Text by Wolf Schneider ; Photos by David Cox
You’re a nationally known still-life and portrait painter working in a centuries-old medium, egg tempera. Do you whip the paint up from your regular Albertson’s eggs?
No, I actually used to get the eggs from someone who had his own chickens. But I gave it up because all my life I’ve wanted to draw. I’m 62 now—when do I think I’m gonna do this?! I’m a realist painter. I did egg tempera for years, but now I’m doing mostly graphite and acrylic.
You’re known for paintings of nests, birds, and eggs—does this have to do with being a mother?
Well, all of it’s about home. I’ve done interiors, nests, women from 18 to 80, and now I’m doing teenagers.
Are you a proponent of the less-is-more school—just a single image, kind of minimalist?
I do icons, so yeah. That’s how much attention I want to give to each subject.
Where’s your art training from?
Three years at the School of Visual Arts in New York.
You came to Santa Fe from Greenwich Village three decades ago. Pretty cool. That was Bob Dylan territory, right?
I actually worked at Café Figaro, which was on the same block where he lived! Then I came out here and saw the incredible light.
How hard was it for a fast-paced New Yorker to adapt to laid-back Santa Fe?
Oh, I never did. I’m from New York. You can still tell. [Laughs]
You’re married to painter Daniel Morper, who does New Mexico railroad scenes. Do you share the studio?
Oh no. He’s got a large studio on Upper Canyon Road. We’re very good with each other, but that wouldn’t work.
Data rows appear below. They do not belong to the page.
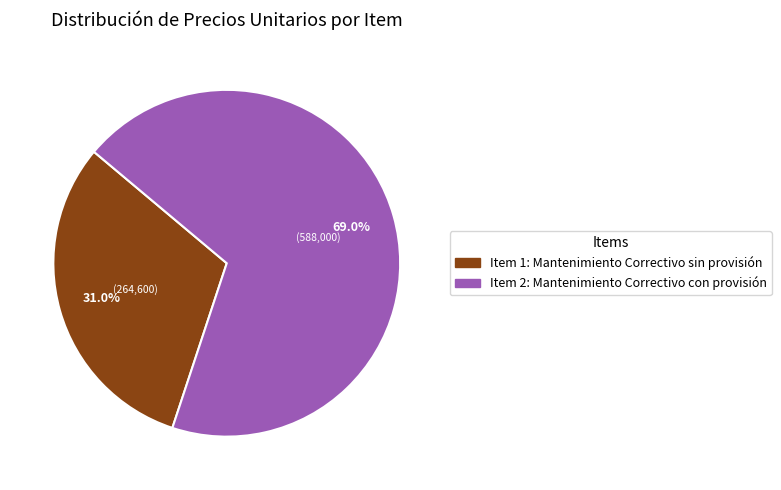

How many slices are in this pie chart?

2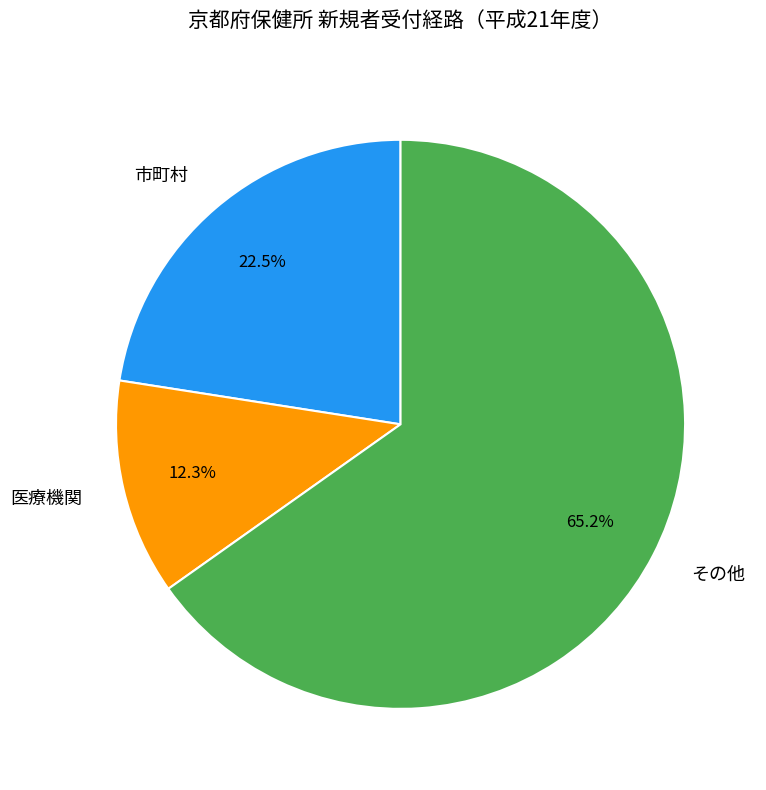

Rank the categories by value from lowest to highest.

医療機関, 市町村, その他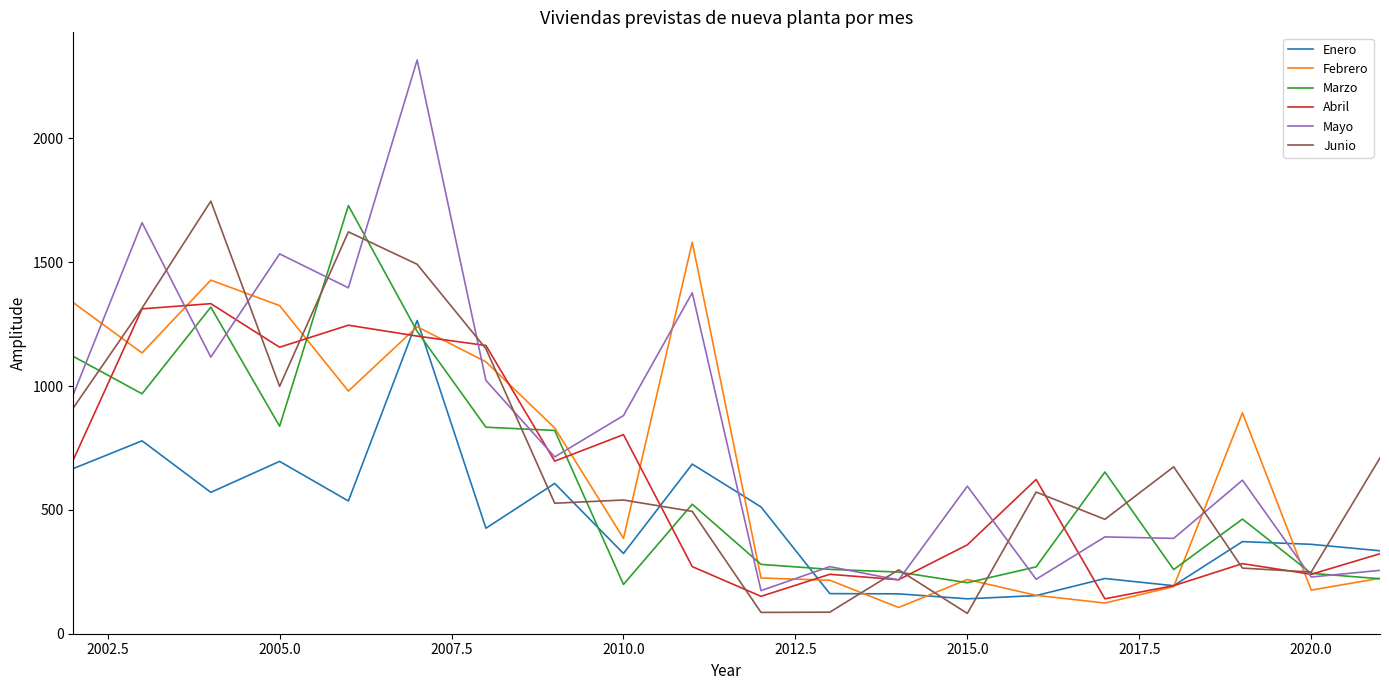

Which series has the largest range (max minus min)?

Mayo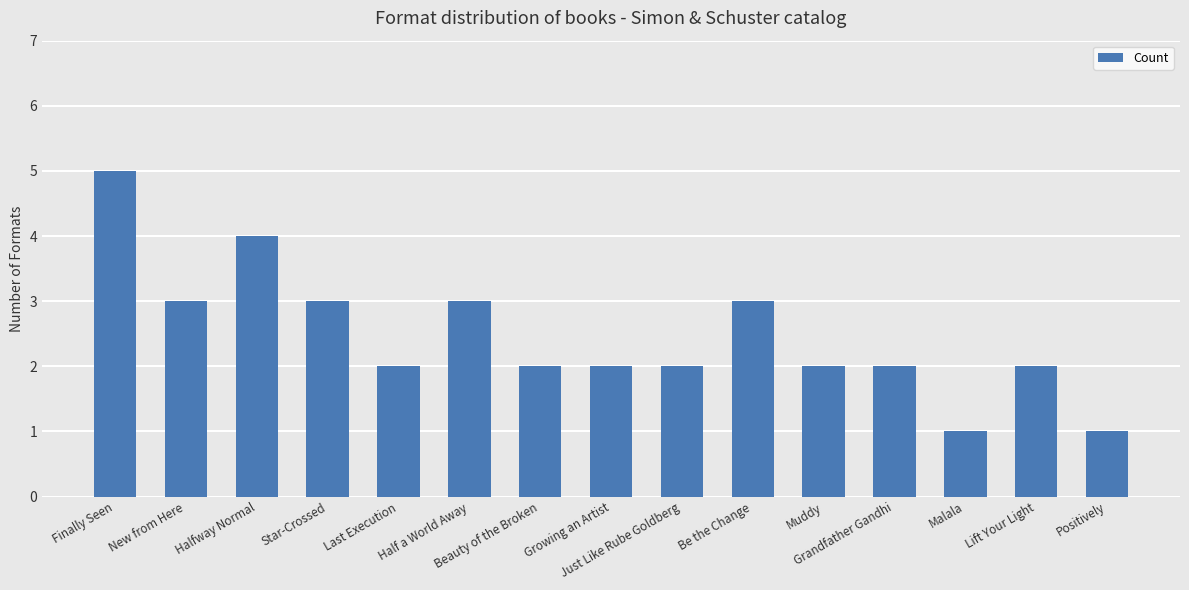

What position from the left is Beauty of the Broken?

7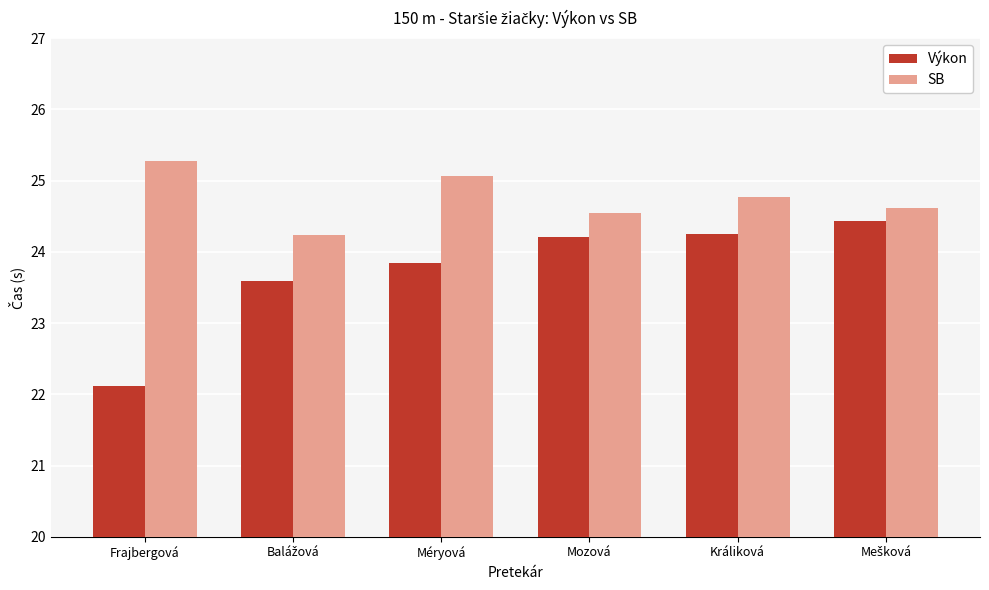

Rank the series by their maximum value, from lowest to highest.

Výkon, SB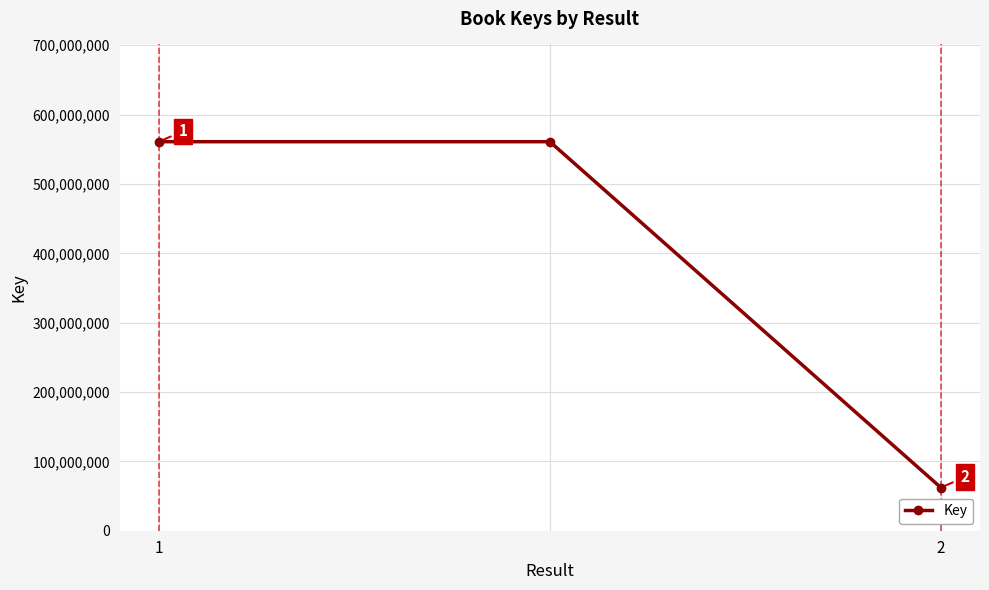

How many lines are shown in the chart?

1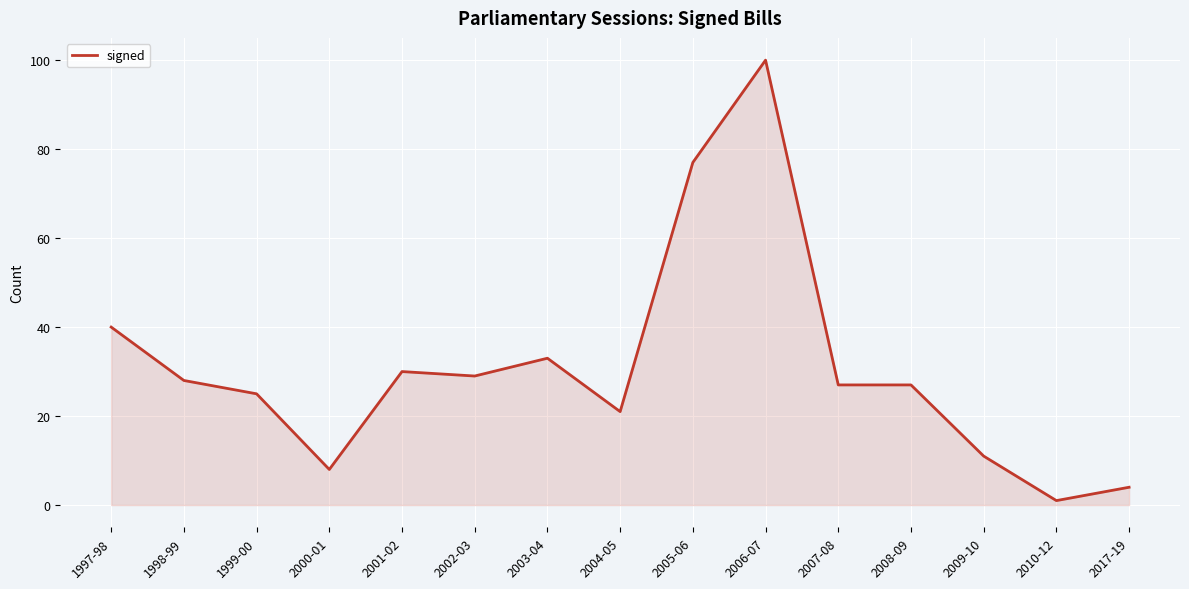

At which label is the value closest to 50?

1997-98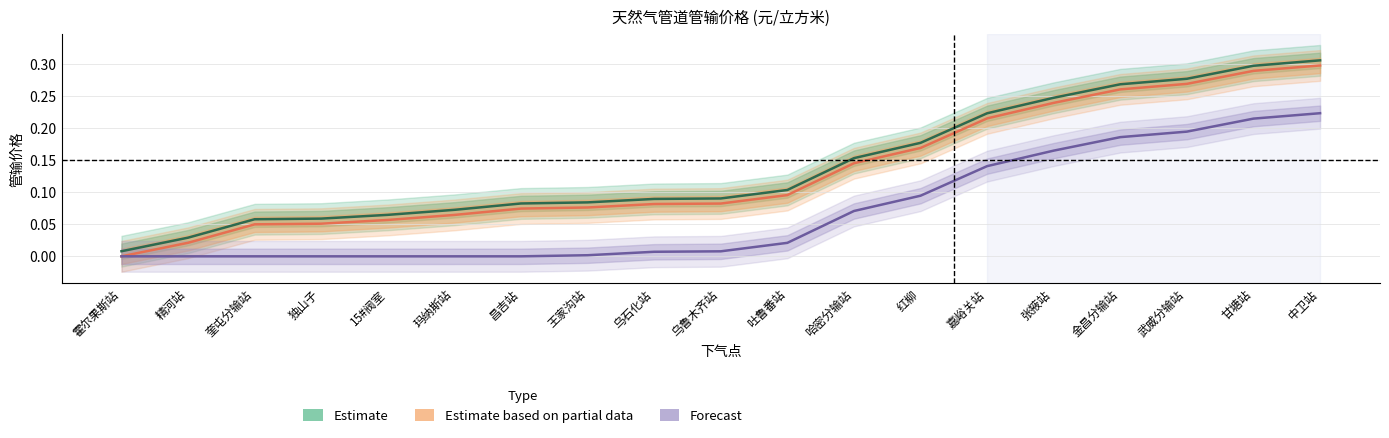

What is the label of the 7th point from the right?

红柳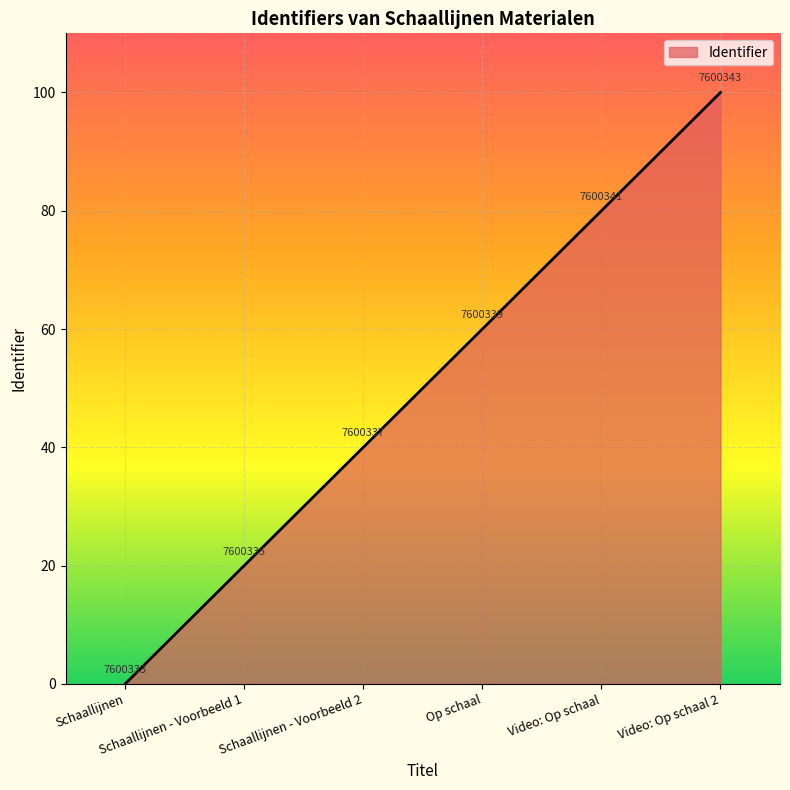

Reading right to left, transcribe all the data shown in this chart.

100	80	60	40	20	0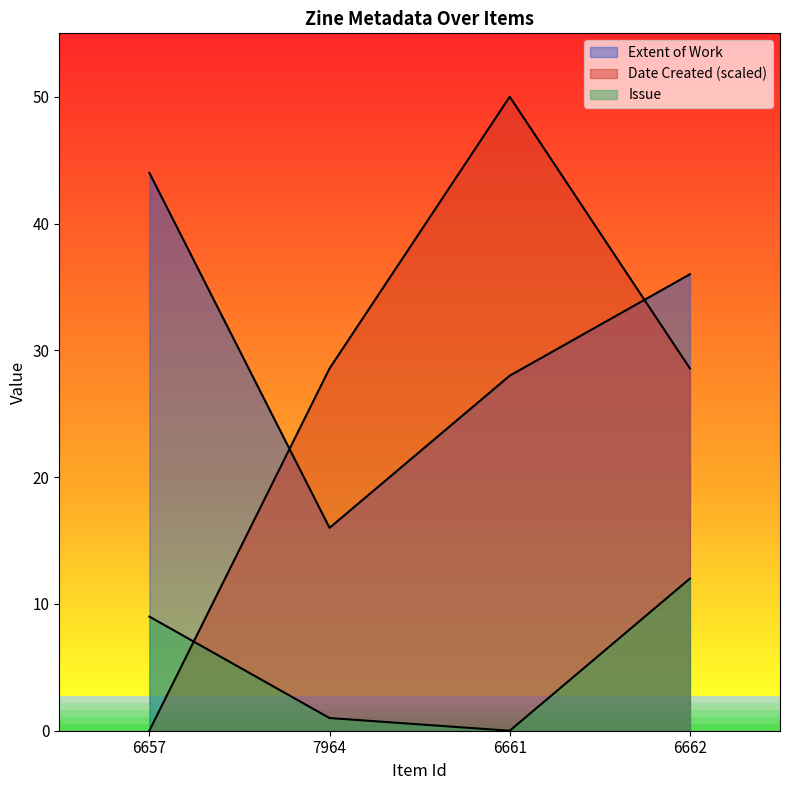

Where does the Date Created series first go above 28?

7964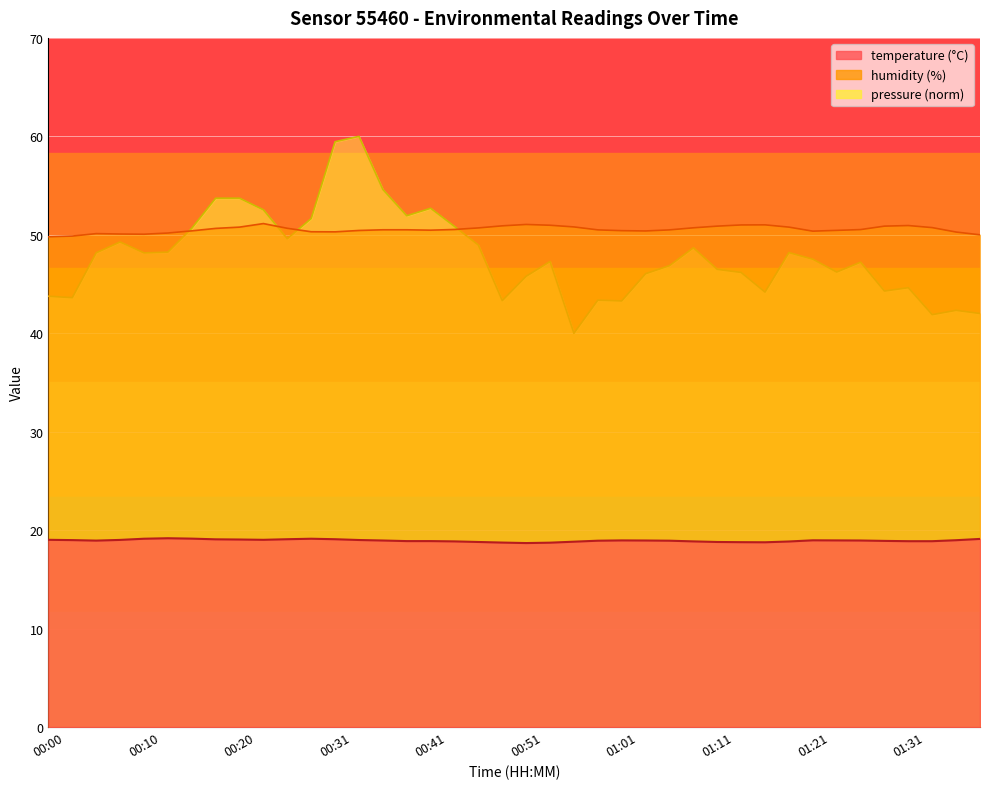

What is the difference between the humidity values at 00:15 and 01:36?

0.1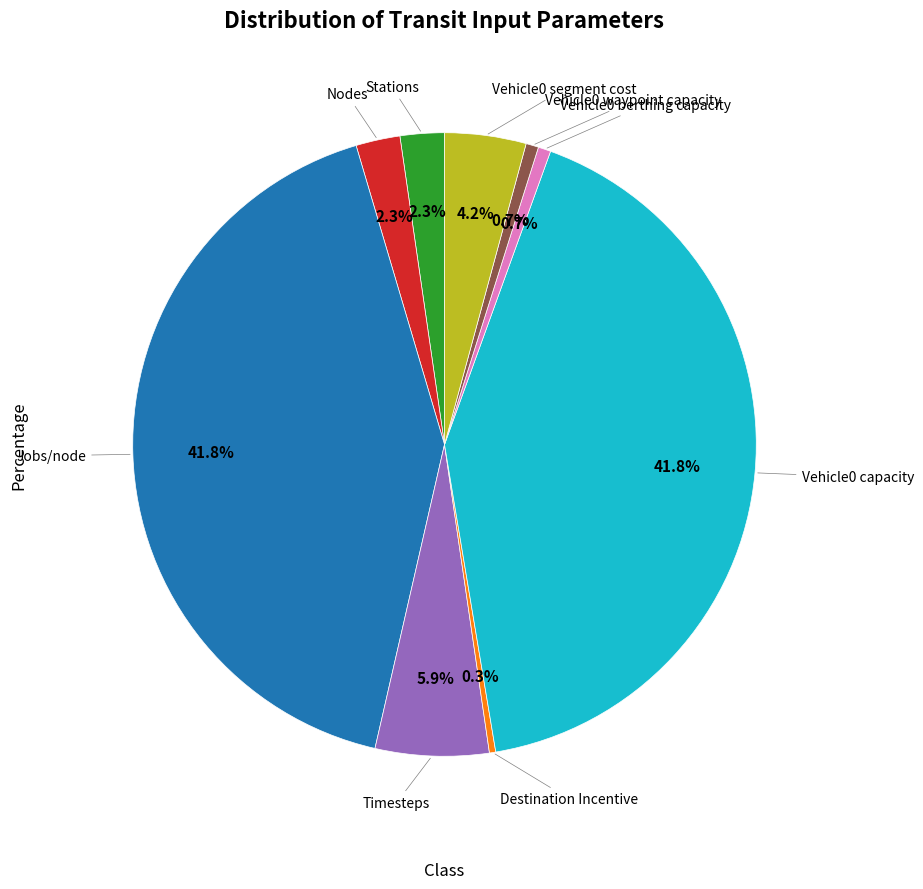

How many segments does this pie chart have?

9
Two nationally known painters in the same household. Is there competition? Guilt over big sales?
Sometimes he’ll bring home a painting that is so magnificent, and I’ll think [whispers], “Oh, I wish I had done that.” But the big sale—no, because we both get the money.
In what ways do you help each other?
We critique each other. It doesn’t mean it’s not hard to hear—it is. And you want to kill the other person for saying it.
What Santa Fe art crowd do you hang with—Forrest Moses? Dan Namingha? John and Terri Moyers?
Forrest and I are friends. And [artist] Michael Bergt. And [gallerist] Linda Durham.
You’ve got your home, studio, and greenhouse all on the same property in Santa Fe’s South Capitol district. Is any of it adobe?
No, it’s penitentiary tile [a building product made by inmates at the New Mexico State Penitentiary in the early 20th century] and stucco. The studio’s 20 feet by 16 feet.
With wood-plank floors painted white and lavender walls.
I’ve been in here 20 years and it hasn’t been repainted, because I won’t stop work long enough! I was going to straighten things up better for you, but then I saw pictures of Alexander Calder’s studio, and I thought, “I should mess it up more!” All of his tin was all over the place. [Laughs]
I see you’ve got north and west light from the windows.
Skylights, too. And fluorescent lights.
You watch the Food Channel while painting—who’s your favorite TV chef?
The Barefoot Contessa. Have you ever seen her? You would love her.
What about reality TV—are you into “I Want To Be a Hilton”?
I’ll tell you, I was fascinated by “The Apprentice,” because I don’t know how to do business. I couldn’t live without a gallery.
What quality must an artist have, and what quality will only undermine an artist?
An artist should always be striving for better. They should never say, “Oh, this is good enough.”
What’s the trait that’s served you best in your career, and what’s the trait you deplore in yourself?
The most helpful thing is that I’m willing to work so hard. What I deplore is I get angry too quickly.
On what occasion do you fudge the truth?
Well, I have students, and mainly I say complimentary things to them. To start. [Laughs]
Which artist, living or dead, would you most like to trade a piece of art with?
Vermeer. Can I have another?
Yes, which artist would you most like an hour of advice from?
Piero della Francesca. Thanks for giving me two.
What’s the range that your work sells for?
From $850 for a monoprint up to $25,000 for a portrait.
What kind of folks do you gravitate toward, and what kind turn you off?
Hmm. If they don’t have a sense of humor, I don’t want anything to do with them.
What does an artist need most: a good accountant, a good truck, or a good red wine?
Nah, none of those—I’d say friends.
When your time comes to kick the bucket, what sentence would accurately sum it up for your life?
“She worked hard at being a good mother, a good artist, and a good wife.”
Mothner is represented by Gerald Peters Gallery, Santa Fe, NM, and J. Cacciola Gallery, New York, NY.